It’s been more than six years since the Supreme Court took a hatchet to the heart of the Voting Rights Act with its decision in Shelby County v. Holder. On Wednesday, the House Judiciary Committee took a major step toward mending the national wound the Court’s decision caused by sending the Voting Rights Advancement Act to the House floor. The bill would restore and modernize the core protections of the Voting Rights Act.
In Shelby County, the Court struck down the “coverage formula” that was used to determine which jurisdictions had to preclear changes to their voting rules with the federal government prior to implementing them. The point of preclearance was to prevent states and localities from implementing discriminatory voting rules, and the coverage formula targeted states with a history of voting discrimination. Over the years, preclearance prevented countless discriminatory voting rules from going into place. At least 13 laws were blocked by preclearance in just the 18 months prior to the Shelby County.
Striking down the coverage formula effectively mothballed this highly effective system, and the consequences for our democracy were both immediate and sustained.
The same day the decision came down, states started to implement restrictive voting laws that had previously been blocked by preclearance. In the years since, previously covered jurisdictions have continued to pass new laws that make it more difficult to vote. Moreover, the Brennan Center has documented a surge in voter purges since Shelby County in the states previously subject to preclearance.
Shelby County’s effects were predictable and destructive. But, as the Judiciary Committee made clear today, we don’t have to accept them forever. In Shelby County, the Court reaffirmed Congress’s power to pass a new coverage formula, as long as it is tailored to current conditions on the ground.
The Voting Rights Advancement Act fits the bill. It includes an updated coverage formula that sweeps in states with a recent history of voting rights violations. It also includes sensible notice and transparency provisions with respect to voting changes, and it reinforces the federal government’s authority to assign observers to polling places in preclearance states. In short, it is an appropriate and effective exercise of congressional power to combat ongoing discrimination in voting.
Some have suggested that other provisions of the Voting Rights Act — namely Section 2, which gives the Department of Justice and private parties wronged by state voting rules the right to sue — are adequate substitutes for preclearance. That speculation has been contradicted by experience over the past six-plus years.
Section 2 lawsuits have been successful in blocking or ameliorating some of the worst voting laws implemented in the last decade. But they have significant problems. First off, they’re extremely expensive. Second, they put the burden on voters to prove that a new rule is discriminatory, rather than requiring states with a history of discrimination to show that their new rules won’t, again, discriminate. Third, these lawsuits are slow-moving, and courts often allow the new rules to go into effect while the litigation continues, even if they are later shown to be discriminatory.
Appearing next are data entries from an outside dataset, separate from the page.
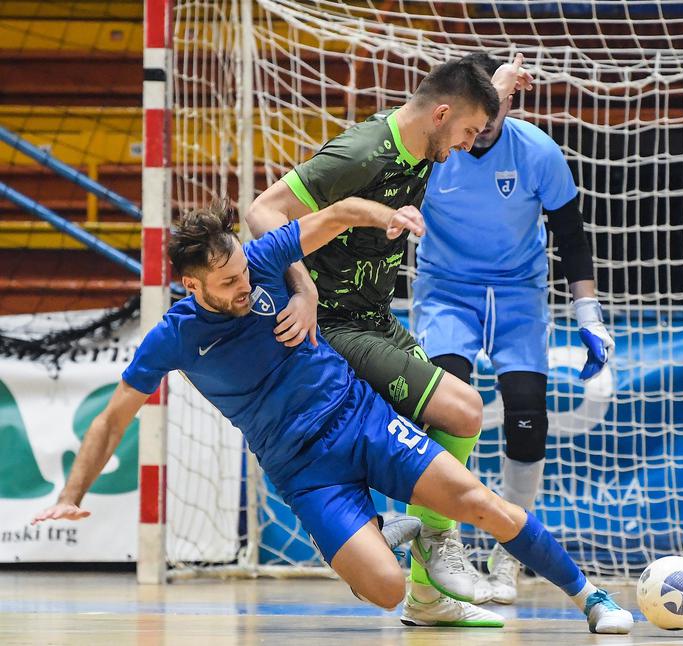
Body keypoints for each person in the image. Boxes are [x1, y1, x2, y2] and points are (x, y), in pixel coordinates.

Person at [31, 202, 634, 635]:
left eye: (244, 271)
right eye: (229, 282)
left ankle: (590, 597)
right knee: (388, 591)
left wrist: (386, 217)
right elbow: (111, 421)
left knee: (484, 505)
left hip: (361, 420)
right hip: (304, 473)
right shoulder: (172, 340)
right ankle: (386, 532)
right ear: (192, 286)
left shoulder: (263, 264)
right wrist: (71, 493)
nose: (245, 284)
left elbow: (336, 213)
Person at [246, 54, 534, 612]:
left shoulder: (428, 135)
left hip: (376, 317)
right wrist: (302, 291)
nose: (467, 145)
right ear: (442, 114)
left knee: (437, 432)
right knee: (464, 409)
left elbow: (466, 113)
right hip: (331, 324)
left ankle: (426, 595)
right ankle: (434, 543)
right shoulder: (361, 152)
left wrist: (495, 91)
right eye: (469, 132)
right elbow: (264, 212)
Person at [412, 52, 616, 604]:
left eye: (489, 123)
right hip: (446, 288)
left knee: (527, 412)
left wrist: (589, 315)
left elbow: (570, 234)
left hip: (517, 291)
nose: (477, 136)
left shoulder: (536, 151)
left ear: (505, 106)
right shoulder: (433, 145)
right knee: (445, 406)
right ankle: (440, 540)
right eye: (471, 125)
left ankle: (510, 553)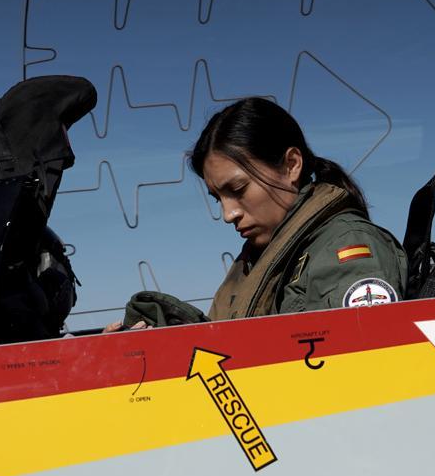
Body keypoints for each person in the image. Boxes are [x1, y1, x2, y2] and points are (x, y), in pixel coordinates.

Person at [108, 97, 407, 330]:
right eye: (218, 199)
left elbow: (358, 376)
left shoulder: (346, 247)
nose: (228, 214)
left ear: (291, 165)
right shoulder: (257, 260)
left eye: (238, 189)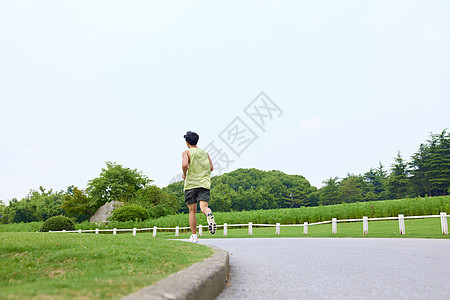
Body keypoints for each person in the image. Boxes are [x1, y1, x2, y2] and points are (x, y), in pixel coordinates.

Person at [182, 131, 216, 243]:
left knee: (192, 211)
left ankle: (194, 236)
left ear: (187, 142)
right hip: (204, 184)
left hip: (191, 184)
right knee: (204, 207)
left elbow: (184, 164)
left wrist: (184, 174)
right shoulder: (205, 153)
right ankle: (209, 214)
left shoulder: (186, 152)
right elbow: (211, 168)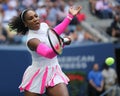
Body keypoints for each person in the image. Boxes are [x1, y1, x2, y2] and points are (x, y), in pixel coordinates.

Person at [8, 6, 82, 96]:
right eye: (30, 18)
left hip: (53, 71)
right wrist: (63, 42)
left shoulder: (44, 25)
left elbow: (55, 32)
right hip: (37, 74)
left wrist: (69, 16)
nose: (35, 19)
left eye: (36, 16)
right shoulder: (31, 40)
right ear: (25, 24)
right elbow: (48, 54)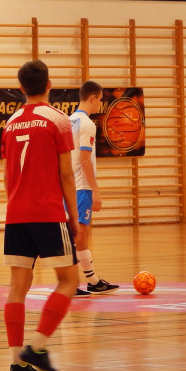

Congress can do better. For decades, the Voting Rights Act and its preclearance system have enjoyed wide bipartisan support. The law’s 2006 reauthorization passed the Senate 98–0 and was signed by President George W. Bush. The Judiciary Committee’s action today was commendable, and we are hopeful that the full House will pass the Voting Rights Advancement Act in short order.
For nearly 50 years, the Voting Rights Act was a key engine of equality in American democracy. It is time to restore it to its full power.